Items from a dataset
╭──
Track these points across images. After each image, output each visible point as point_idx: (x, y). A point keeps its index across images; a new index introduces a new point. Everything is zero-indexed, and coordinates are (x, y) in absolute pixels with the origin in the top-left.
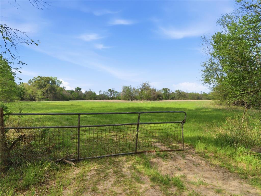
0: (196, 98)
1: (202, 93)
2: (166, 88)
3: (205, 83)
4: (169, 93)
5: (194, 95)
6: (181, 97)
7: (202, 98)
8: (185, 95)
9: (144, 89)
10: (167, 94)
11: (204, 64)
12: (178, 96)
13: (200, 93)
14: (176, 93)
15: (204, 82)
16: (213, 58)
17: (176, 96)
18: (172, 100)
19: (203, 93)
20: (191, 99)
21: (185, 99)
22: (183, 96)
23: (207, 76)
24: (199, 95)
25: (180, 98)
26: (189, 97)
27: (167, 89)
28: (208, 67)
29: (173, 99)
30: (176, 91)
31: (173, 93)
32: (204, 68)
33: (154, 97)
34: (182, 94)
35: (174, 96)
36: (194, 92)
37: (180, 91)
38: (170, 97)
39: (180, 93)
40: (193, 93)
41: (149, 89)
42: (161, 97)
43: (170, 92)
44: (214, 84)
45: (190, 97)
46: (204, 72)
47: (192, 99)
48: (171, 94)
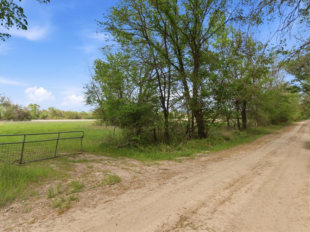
0: (74, 118)
1: (81, 112)
2: (34, 105)
3: (88, 104)
4: (39, 110)
5: (72, 114)
6: (55, 116)
7: (82, 118)
8: (61, 114)
9: (2, 104)
10: (36, 112)
11: (86, 86)
12: (51, 115)
13: (79, 112)
14: (49, 111)
15: (86, 103)
16: (94, 82)
17: (49, 114)
18: (43, 119)
19: (83, 111)
20: (68, 119)
21: (61, 119)
22: (58, 115)
23: (89, 98)
24: (77, 114)
25: (54, 118)
26: (66, 116)
27: (36, 105)
28: (90, 89)
29: (45, 119)
30: (49, 109)
31: (44, 110)
32: (86, 90)
33: (20, 116)
34: (57, 113)
35: (46, 115)
36: (72, 111)
37: (55, 109)
38: (41, 116)
39: (55, 112)
40: (70, 112)
41: (9, 105)
42: (29, 117)
43: (41, 109)
44: (95, 106)
45: (68, 116)
46: (86, 93)
47: (70, 119)
48: (42, 112)
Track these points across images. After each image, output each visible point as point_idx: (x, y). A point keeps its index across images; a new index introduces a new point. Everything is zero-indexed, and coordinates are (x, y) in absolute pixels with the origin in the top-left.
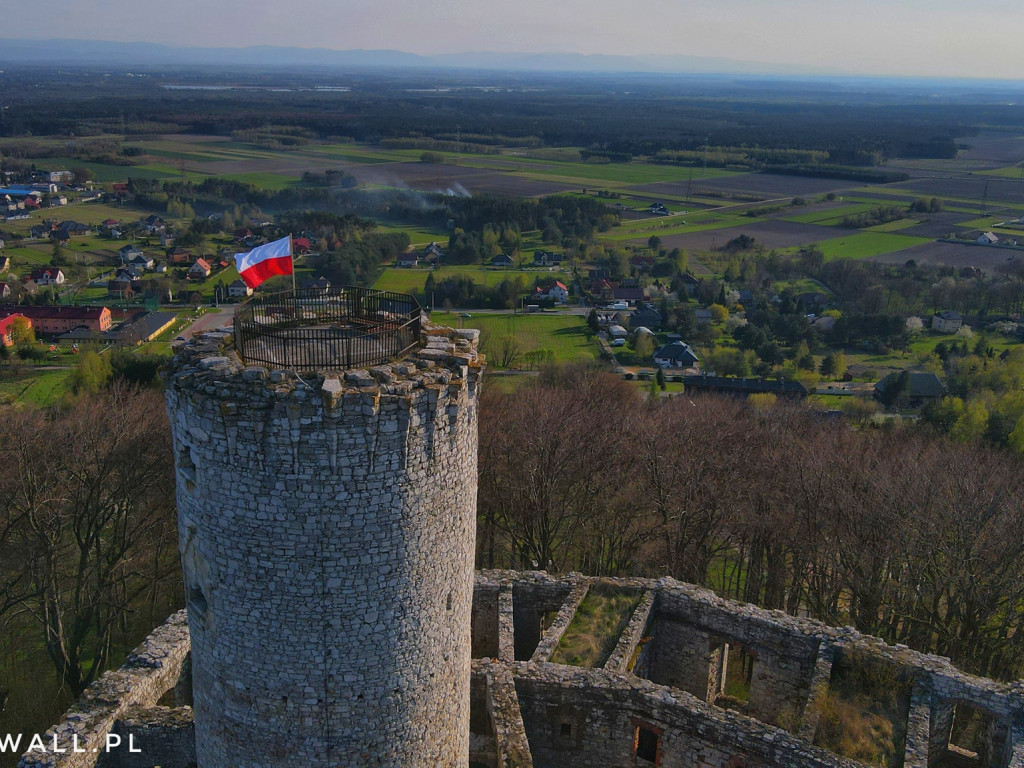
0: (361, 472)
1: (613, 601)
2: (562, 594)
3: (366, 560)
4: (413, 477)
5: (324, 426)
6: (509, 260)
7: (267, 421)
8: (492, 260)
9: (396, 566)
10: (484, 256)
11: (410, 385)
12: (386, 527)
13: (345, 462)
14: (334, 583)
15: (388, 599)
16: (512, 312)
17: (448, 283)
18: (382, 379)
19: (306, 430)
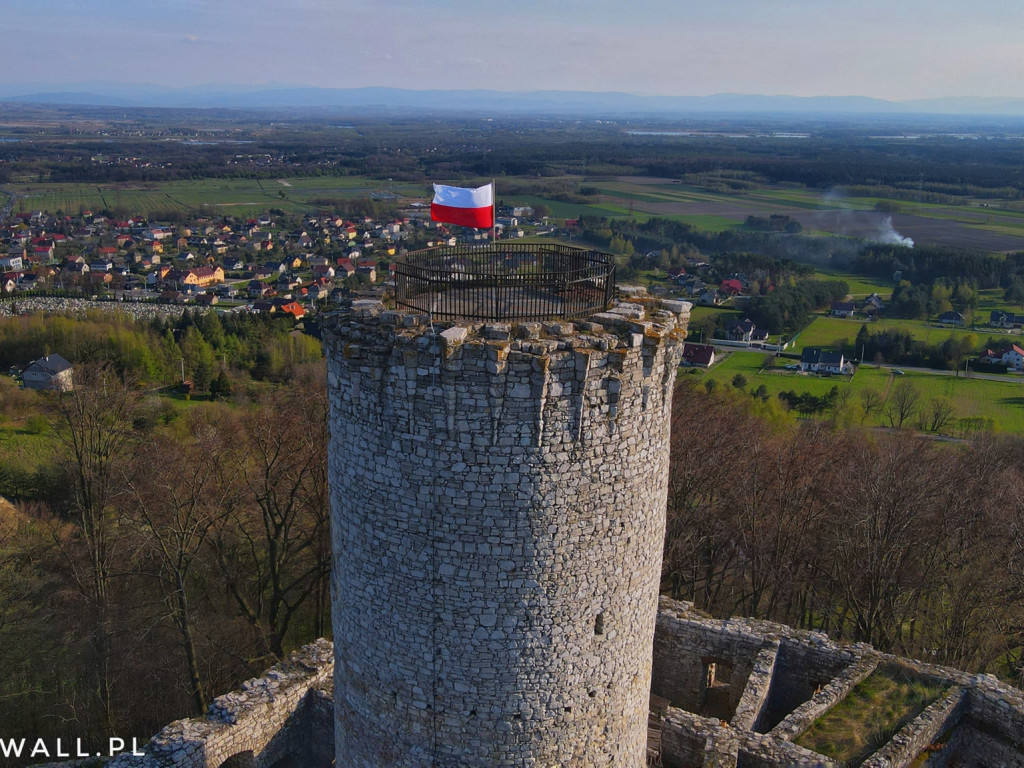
0: (482, 441)
1: (905, 689)
2: (839, 666)
3: (484, 549)
4: (549, 458)
5: (439, 380)
6: (959, 318)
7: (385, 369)
8: (939, 317)
9: (522, 564)
10: (930, 311)
11: (555, 345)
12: (511, 513)
13: (463, 426)
14: (446, 570)
15: (509, 603)
16: (953, 373)
17: (885, 335)
18: (522, 334)
19: (423, 382)
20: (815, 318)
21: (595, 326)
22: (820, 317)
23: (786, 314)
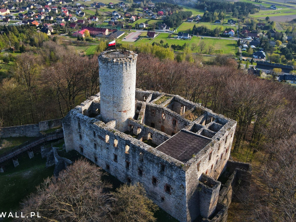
0: (118, 71)
3: (118, 81)
4: (124, 72)
5: (113, 65)
6: (220, 22)
7: (108, 64)
9: (122, 82)
10: (213, 20)
11: (124, 61)
12: (120, 77)
13: (116, 69)
14: (114, 83)
15: (121, 86)
16: (216, 38)
18: (121, 60)
19: (111, 65)
20: (183, 23)
21: (128, 58)
22: (184, 22)
23: (175, 22)
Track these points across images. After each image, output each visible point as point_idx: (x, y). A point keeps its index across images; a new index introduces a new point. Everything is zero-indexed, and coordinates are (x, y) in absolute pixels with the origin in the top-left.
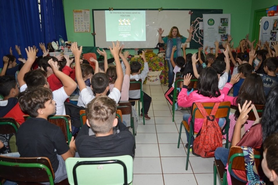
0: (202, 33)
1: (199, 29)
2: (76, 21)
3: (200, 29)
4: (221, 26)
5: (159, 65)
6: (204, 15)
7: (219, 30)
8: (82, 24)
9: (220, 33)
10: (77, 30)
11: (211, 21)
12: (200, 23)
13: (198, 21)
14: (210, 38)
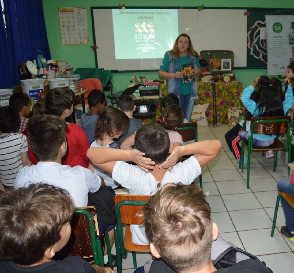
0: (265, 44)
1: (259, 38)
2: (64, 26)
3: (261, 38)
4: (292, 34)
5: (205, 96)
6: (267, 17)
7: (290, 39)
8: (75, 32)
9: (290, 43)
10: (66, 42)
11: (278, 26)
12: (262, 29)
13: (258, 26)
14: (276, 51)
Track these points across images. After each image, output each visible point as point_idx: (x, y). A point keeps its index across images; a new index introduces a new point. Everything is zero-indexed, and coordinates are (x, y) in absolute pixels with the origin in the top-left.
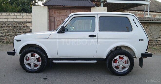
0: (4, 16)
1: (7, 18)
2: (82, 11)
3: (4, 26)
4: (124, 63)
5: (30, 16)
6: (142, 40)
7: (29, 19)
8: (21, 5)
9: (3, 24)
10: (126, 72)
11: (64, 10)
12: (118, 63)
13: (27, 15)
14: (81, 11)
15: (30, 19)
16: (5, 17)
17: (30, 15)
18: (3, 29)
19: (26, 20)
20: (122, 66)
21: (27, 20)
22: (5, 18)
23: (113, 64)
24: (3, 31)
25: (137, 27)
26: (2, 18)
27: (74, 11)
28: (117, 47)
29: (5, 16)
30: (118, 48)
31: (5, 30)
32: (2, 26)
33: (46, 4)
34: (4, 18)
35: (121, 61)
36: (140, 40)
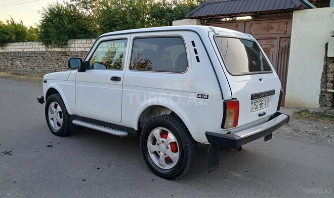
2: (274, 21)
11: (230, 24)
12: (157, 146)
14: (272, 21)
20: (165, 154)
25: (198, 61)
35: (163, 142)
36: (198, 95)
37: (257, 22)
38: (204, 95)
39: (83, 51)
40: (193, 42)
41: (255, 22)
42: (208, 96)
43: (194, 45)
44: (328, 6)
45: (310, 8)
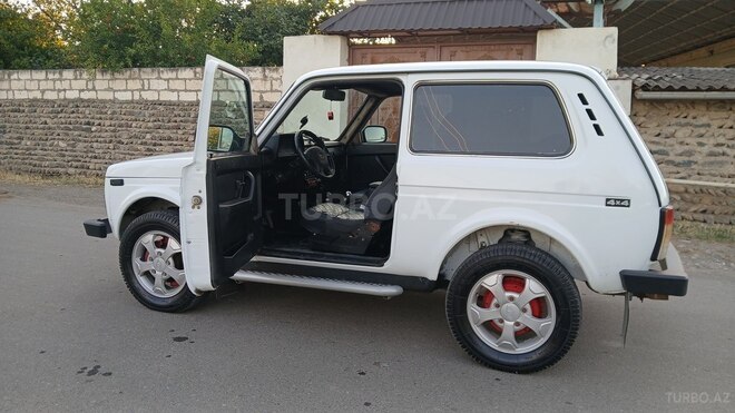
0: (185, 80)
1: (196, 91)
2: (497, 47)
3: (186, 122)
4: (524, 310)
5: (276, 80)
6: (621, 203)
7: (272, 91)
8: (263, 34)
9: (182, 114)
10: (534, 357)
11: (410, 50)
12: (495, 309)
13: (265, 77)
14: (492, 47)
15: (277, 91)
16: (190, 85)
17: (275, 75)
18: (180, 132)
19: (261, 97)
20: (517, 324)
21: (265, 99)
22: (190, 91)
23: (472, 308)
24: (182, 139)
25: (599, 132)
26: (178, 91)
27: (459, 53)
28: (509, 230)
29: (190, 80)
30: (515, 237)
31: (186, 136)
32: (178, 119)
33: (337, 28)
34: (186, 91)
35: (512, 299)
36: (608, 200)
37: (464, 48)
38: (622, 201)
39: (35, 100)
40: (581, 96)
41: (461, 48)
42: (629, 201)
43: (584, 102)
44: (591, 25)
45: (562, 26)
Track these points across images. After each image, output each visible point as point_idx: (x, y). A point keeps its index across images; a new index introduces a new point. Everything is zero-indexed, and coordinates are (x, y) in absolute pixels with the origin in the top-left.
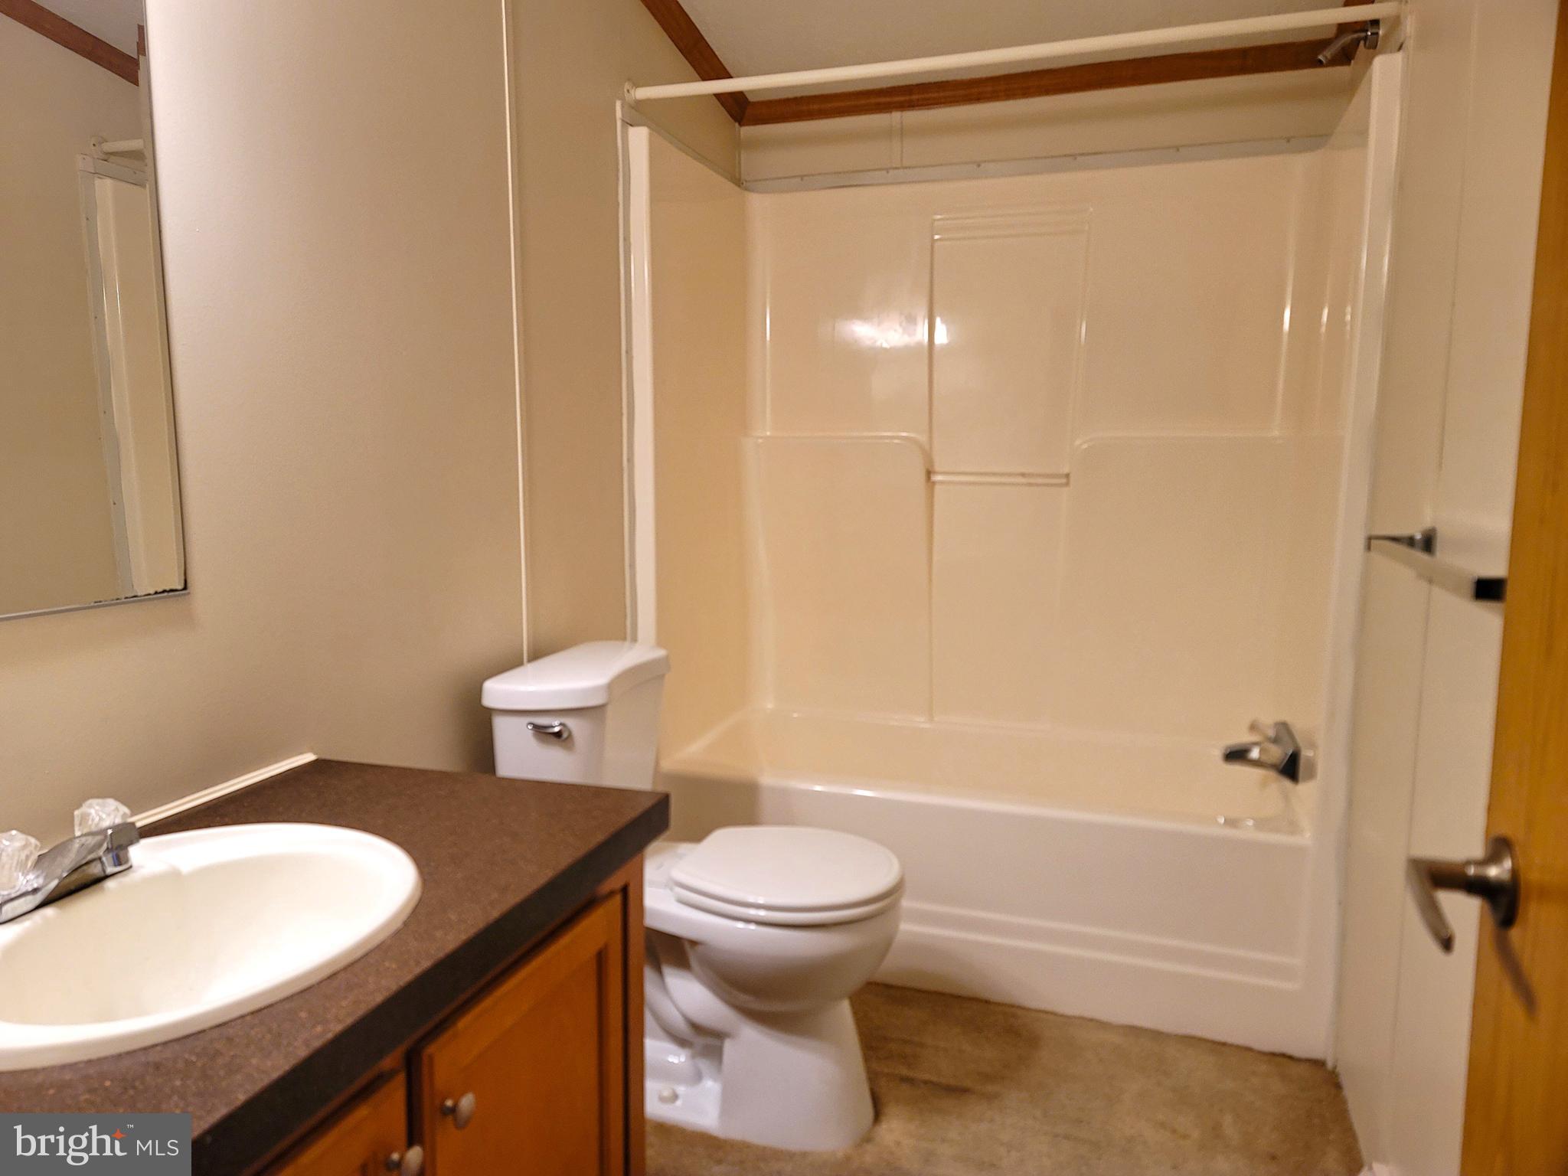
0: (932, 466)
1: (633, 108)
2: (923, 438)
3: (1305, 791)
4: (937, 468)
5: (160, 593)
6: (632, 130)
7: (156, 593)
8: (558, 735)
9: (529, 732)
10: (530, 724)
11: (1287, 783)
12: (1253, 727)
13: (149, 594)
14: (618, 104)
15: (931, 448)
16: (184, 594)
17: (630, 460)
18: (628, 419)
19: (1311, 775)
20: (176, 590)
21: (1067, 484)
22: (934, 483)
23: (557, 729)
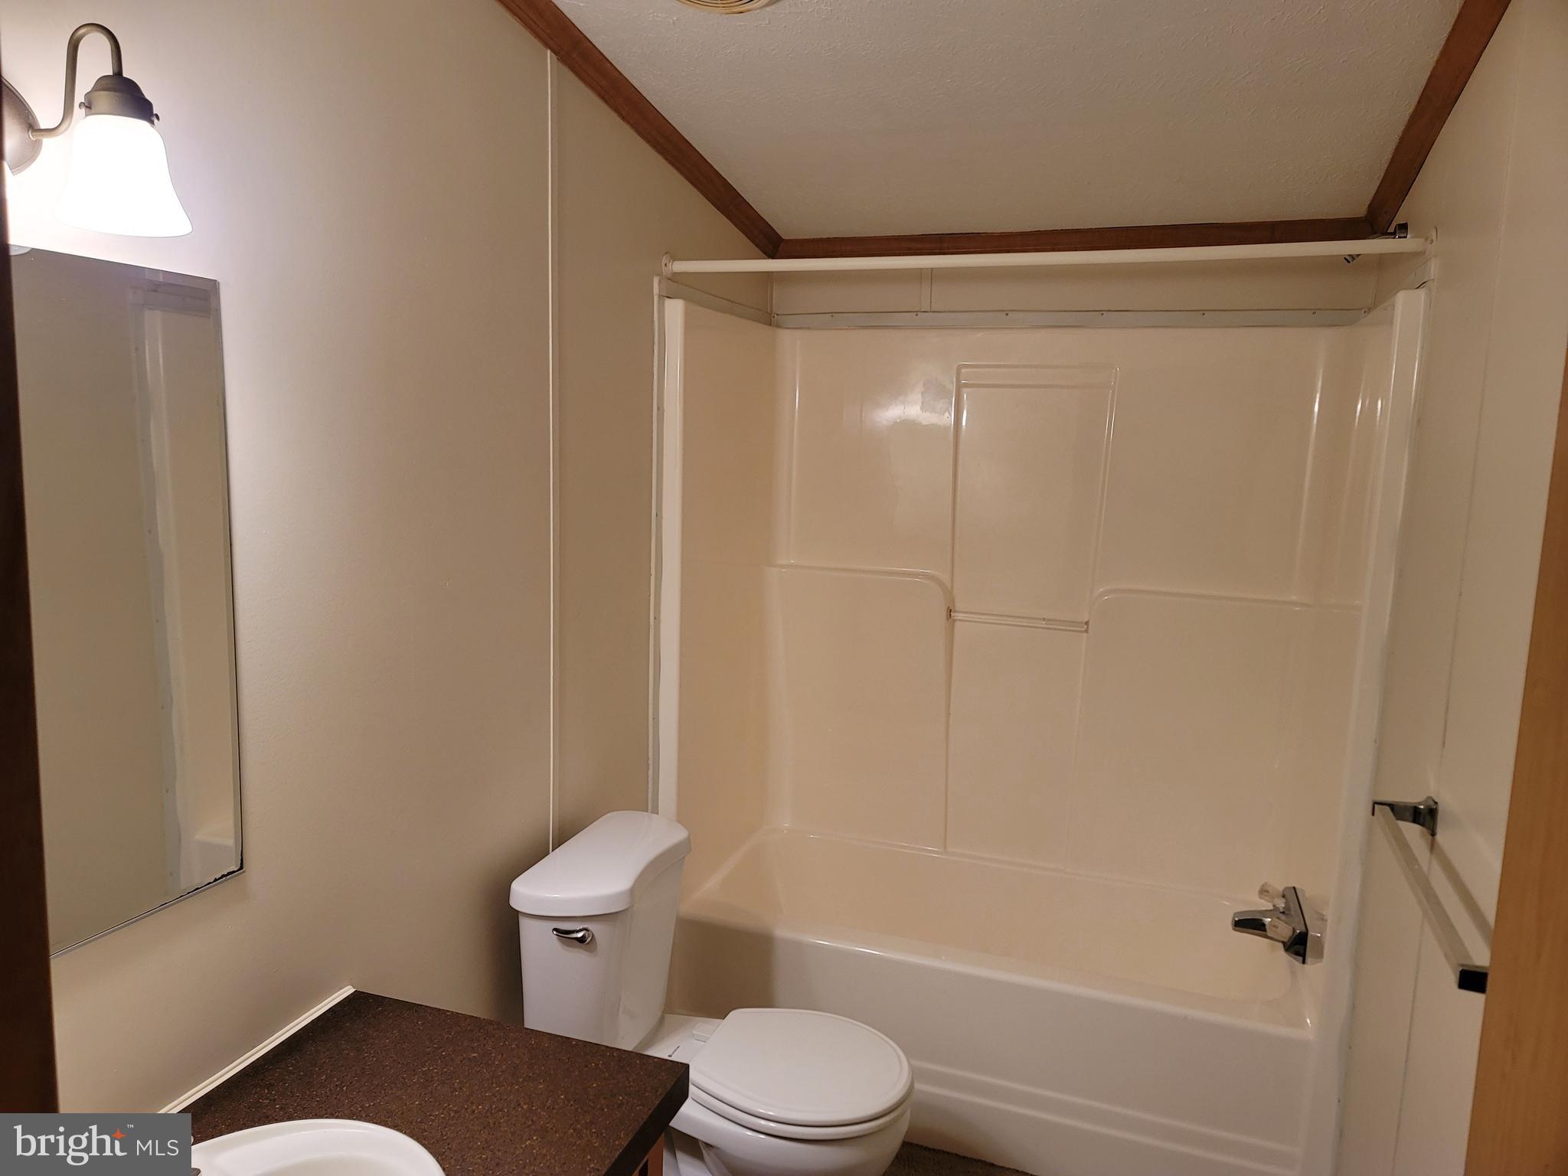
0: (953, 601)
1: (669, 279)
2: (945, 577)
3: (1313, 970)
4: (959, 606)
5: (220, 878)
6: (668, 302)
7: (216, 880)
8: (582, 940)
9: (553, 936)
10: (555, 929)
11: (1296, 963)
12: (1264, 892)
13: (210, 883)
14: (656, 280)
15: (952, 588)
16: (241, 873)
17: (657, 618)
18: (656, 579)
19: (1320, 955)
20: (234, 872)
21: (1086, 631)
22: (955, 620)
23: (580, 935)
╰──
PROBLEM DESCRIPTION: Give back precisely the lines above that start at the line containing "11: (204, 64)" and end at the line containing "32: (204, 68)", inclusive. No other lines belong in the output.

WORKED SOLUTION:
11: (204, 64)
12: (178, 96)
13: (200, 93)
14: (176, 93)
15: (204, 82)
16: (213, 58)
17: (176, 96)
18: (172, 100)
19: (203, 93)
20: (191, 99)
21: (185, 99)
22: (183, 96)
23: (207, 76)
24: (199, 95)
25: (180, 98)
26: (189, 97)
27: (167, 89)
28: (208, 67)
29: (173, 99)
30: (176, 91)
31: (173, 93)
32: (204, 68)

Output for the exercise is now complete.